Cependant, je ne suis pas sûre de savoir si l’effet synergique des facteurs que vous décrivez dans votre livre fonctionnent dans un mix de 3 ETF ou s’il vaut mieux un screener qui filtre sur des critères à la fois value, momentum et small…
Ensuite, savez-vous pourquoi Morningstar indique qu’il n’est pas vendu en France, ne l’était-il pas?
20% d’émergent
10% du tracker EPRE (foncières européennes) pour l’aspect diversifiant et décorrelant (effet non avéré à chaque crise)
40% du tracker CW8 (pour inclure le japon) ou SP500. Je ne sais pas lequel choisir.
Ce qui me ferait 6 trackers, qu’en pensez-vous? J’ai peur d’être trop éloignée d’une diversification par PIB (ce qui me permettra de réduire mon exposition au dollar et aux états-unis un peu cher par rapport au reste du monde) et d’avoir trop de trackers. 1000€/mois déstabliserait trop mon alloc non?)
Je souhaite avoir un porte-feuille respectant une répartition géographique par PIB et en mettant du factoriel sur le coté europe. Avec 10% en immo pour le pouvoir diversifiant.
Pensez-vous que malgré le risque factoriel et le risque émergent, le drawback maxi auquel je peux m’attendre soit du même ordre qu’un simple CW8 soit -50%?
Bonsoir Elodie,
Pour mimer l’ETF SMRT vous pouvez prendre plusieurs ETF monofactoriels. Il faudrait inclure un ETF Low Vol pour vraiment mimer SMRT en plus de ceux que vous indiquez, mais je pense que si l’on veut ajouter un 4e ETF un tracker Quality fait du sens.
Cela étant les ETF monofactoriels sont européens, et il y a un ETF Multifactoriel européen toujours éligible au PEA non ?
Je préfère un screener qui mixe les différents facteurs d’un coup, mais l’approche multi etf monofactoriels fonctionnent aussi (il y en a qui préfèrent)

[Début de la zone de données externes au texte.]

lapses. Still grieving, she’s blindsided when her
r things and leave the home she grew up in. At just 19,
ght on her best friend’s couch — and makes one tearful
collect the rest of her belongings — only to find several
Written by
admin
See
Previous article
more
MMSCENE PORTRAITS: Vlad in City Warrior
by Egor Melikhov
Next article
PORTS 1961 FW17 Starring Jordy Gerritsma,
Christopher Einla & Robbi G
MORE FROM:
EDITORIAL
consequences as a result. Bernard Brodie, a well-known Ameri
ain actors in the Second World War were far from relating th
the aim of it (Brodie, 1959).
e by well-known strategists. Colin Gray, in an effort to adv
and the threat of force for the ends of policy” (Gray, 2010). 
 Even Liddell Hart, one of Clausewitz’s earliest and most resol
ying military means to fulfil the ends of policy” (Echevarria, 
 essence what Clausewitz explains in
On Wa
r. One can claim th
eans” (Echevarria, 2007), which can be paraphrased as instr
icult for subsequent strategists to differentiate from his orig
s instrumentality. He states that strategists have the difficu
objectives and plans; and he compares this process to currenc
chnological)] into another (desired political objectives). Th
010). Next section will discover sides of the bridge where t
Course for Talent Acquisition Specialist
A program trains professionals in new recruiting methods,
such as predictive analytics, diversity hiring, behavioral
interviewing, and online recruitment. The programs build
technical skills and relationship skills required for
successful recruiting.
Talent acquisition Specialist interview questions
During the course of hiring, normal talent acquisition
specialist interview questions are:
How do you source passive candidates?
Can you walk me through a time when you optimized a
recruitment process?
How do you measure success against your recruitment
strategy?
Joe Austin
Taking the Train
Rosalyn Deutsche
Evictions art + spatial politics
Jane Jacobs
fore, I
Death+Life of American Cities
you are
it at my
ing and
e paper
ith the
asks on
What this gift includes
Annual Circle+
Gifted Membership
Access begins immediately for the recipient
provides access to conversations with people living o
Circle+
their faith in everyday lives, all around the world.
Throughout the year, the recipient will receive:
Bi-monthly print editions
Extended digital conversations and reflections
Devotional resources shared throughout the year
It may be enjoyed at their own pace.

Si vous prenez l’etf multifactoriel europe, + du s&p500 + de l’émergent ça reste relativement simple
Pour le drawdown, je pense qu’il faut partir sur quelque chose d’équivalent à un ETF Monde oui (plus de -50%).

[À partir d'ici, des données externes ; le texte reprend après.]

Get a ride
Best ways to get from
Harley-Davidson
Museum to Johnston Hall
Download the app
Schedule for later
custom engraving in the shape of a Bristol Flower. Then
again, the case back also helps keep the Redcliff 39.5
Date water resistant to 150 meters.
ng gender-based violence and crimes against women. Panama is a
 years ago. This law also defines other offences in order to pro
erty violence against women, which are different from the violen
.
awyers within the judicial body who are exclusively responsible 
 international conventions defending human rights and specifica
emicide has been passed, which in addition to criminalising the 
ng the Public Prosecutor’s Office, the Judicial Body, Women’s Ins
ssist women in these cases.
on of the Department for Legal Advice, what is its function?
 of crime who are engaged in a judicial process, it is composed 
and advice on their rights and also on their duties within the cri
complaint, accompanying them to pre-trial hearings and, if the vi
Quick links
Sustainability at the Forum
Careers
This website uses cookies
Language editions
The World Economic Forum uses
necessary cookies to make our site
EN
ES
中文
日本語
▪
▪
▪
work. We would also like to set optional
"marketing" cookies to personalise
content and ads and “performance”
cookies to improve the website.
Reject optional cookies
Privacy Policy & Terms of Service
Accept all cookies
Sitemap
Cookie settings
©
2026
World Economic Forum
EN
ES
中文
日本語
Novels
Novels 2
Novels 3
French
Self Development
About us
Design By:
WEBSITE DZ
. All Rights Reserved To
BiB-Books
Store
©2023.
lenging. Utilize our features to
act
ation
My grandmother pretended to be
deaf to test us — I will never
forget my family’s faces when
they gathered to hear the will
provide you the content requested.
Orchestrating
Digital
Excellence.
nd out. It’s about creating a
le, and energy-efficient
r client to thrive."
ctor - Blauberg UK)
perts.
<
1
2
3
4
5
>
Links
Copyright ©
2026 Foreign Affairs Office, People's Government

Merci beaucoup pour ce retour. J’en profite aussi pour vous féliciter pour le partage de vos trouvailles, c’est très intuitif, et instructif pour l’épargnant lamda (que je suis!). J’ai toujours été à la recherche de solutions simples pour mon épargne. Après deux ans d’auto formation à l’analyse financière, je suis très à l’aise avec un portefeuille de valeurs décotées en terme de cashflow, avec des règles simples d’achat vente. J’avoue que la découverte de tous ces ETFs bouleverse un peu mes idées, et permet aussi – à moindre coûts – de se constituer un portefeuille de façon totalement passive. Par contre, il est – je trouve – difficile de se faire une idée sur la pertinence des choix de stratégies de gestion, souvent propriétaires.
J’observe aussi qu’il y a un véritable engouement marketing autour du Momentum aux US (Il n’y a qu’à constater l’historique de certains ETFs: Pour beaucoup, ils sont très récents. Et ça, je m’en méfie !
Je vais regarder cet ETF.
Small cap “value”. Oui, intuitivement, j’adhère à ce que vous dites, et les papers de lEdhec confirment que ce sont des facteurs puissants et vérifiés dans le temps.
Par contre, lorsque l’on passe à la pratique, je suis beaucoup moins à l’aise avec les contenus desdits ETFs.
J’en prends un pour illustrer mon propos (Peut-être qu’il s’agit d’un contre exemple, mais je suis tout de même surpris).
Le Small Cap Value de chez Vanguard (VBR) affiche bien un investment style Small value (En bas à gauche dans la boîte Morningstar). Par contre, à ce jour le P/E du portefeuille est de 24.4; une paille!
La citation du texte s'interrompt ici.